À l'évidence, les tendances démographiques menacent l'équilibre de notre régime, qui supporte mal l'allongement de l'espérance de vie. Tous les métiers ne se valent pas, et il faut tenir compte de certaines situations : exposition au risque, accidents de la vie, manque d'emploi pour les seniors, carrières précoces pour qui « une retraite bien méritée » n'est pas une vaine expression !

La CMP a-t-elle trouvé un équilibre ? Ses travaux portent la marque du Sénat. L'index seniors a été maintenu. Je ne reviendrai pas sur les apports du Sénat, sinon pour saluer les mesures sur les carrières longues et regretter le recul sur l'usure professionnelle.
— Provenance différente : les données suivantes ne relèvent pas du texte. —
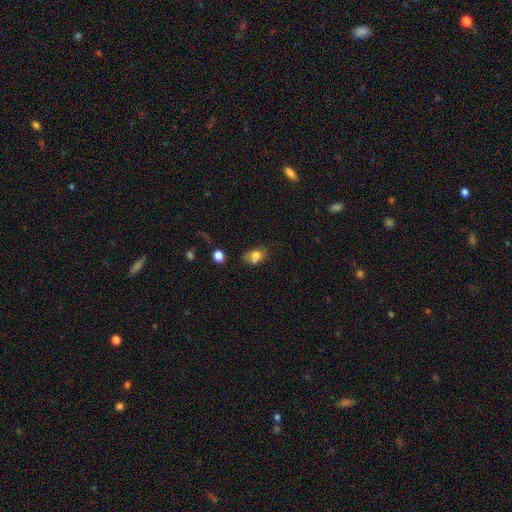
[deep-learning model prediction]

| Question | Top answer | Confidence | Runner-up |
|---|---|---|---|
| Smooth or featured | smooth | 73% | featured or disk (15%) |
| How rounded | in between | 70% | round (28%) |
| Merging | none | 41% | minor disturbance (24%) |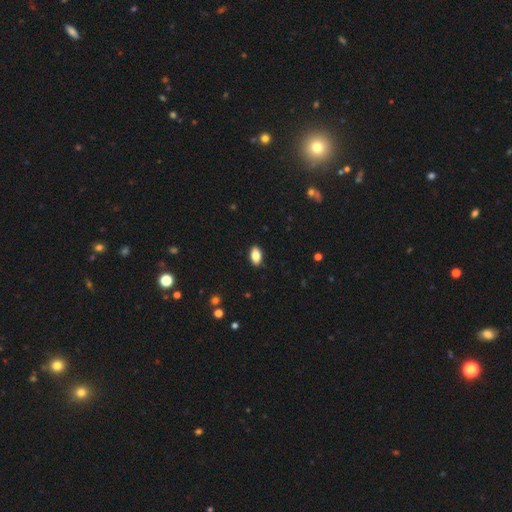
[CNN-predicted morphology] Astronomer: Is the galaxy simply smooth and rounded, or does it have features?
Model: smooth — 85%.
La balle est désormais dans le camp de l'Assemblée nationale.

Différentes sensibilités existent au sein de mon groupe, et chacun votera selon ses convictions.

M. François Bonhomme.  - Une surprise !

M. Jean-Claude Requier.  - Pénibilité, carrières longues, engagement bénévole, possibilité de rachat de trimestres : une dizaine de nos amendements ont été adoptés, dont certains ont prospéré en CMP, notamment pour les apprentis, les étudiants, les travailleurs handicapés, les sapeurs-pompiers volontaires ou les femmes.
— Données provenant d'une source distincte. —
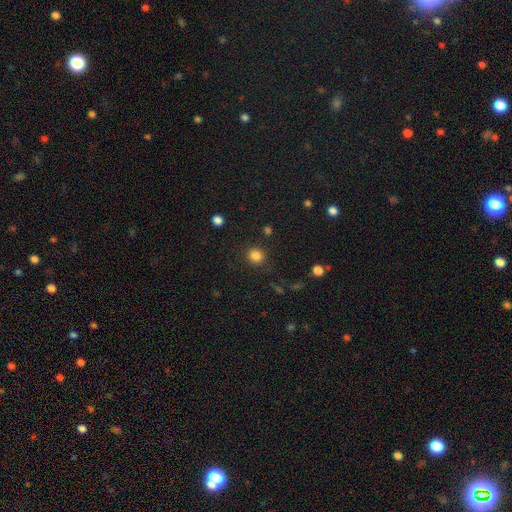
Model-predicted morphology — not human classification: Smooth or featured? Predicted: smooth (p=0.84). How rounded? Predicted: round (p=0.91). Merging? Predicted: none (p=0.88).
La solidarité continue de présider au régime de répartition créé en 1945, auquel nos concitoyens sont très attachés. (Applaudissements sur les travées du RDSE et sur quelques travées des groupes INDEP et Les Républicains ; M. Pierre Louault applaudit également.)

Le PLFRSS, dans la rédaction résultant du texte élaboré par la CMP, modifié par l'amendement du Gouvernement, est mis aux voix par scrutin public ordinaire de droit.

M. le président. - Voici le résultat du scrutin n°251 :

Nombre de votants 345
Nombre de suffrages exprimés 307
Pour l'adoption 193
Contre 114

Le Sénat a adopté.

(Applaudissements sur quelques travées des groupes Les Républicains, UC, INDEP et du RDSE)

La séance est suspendue quelques instants.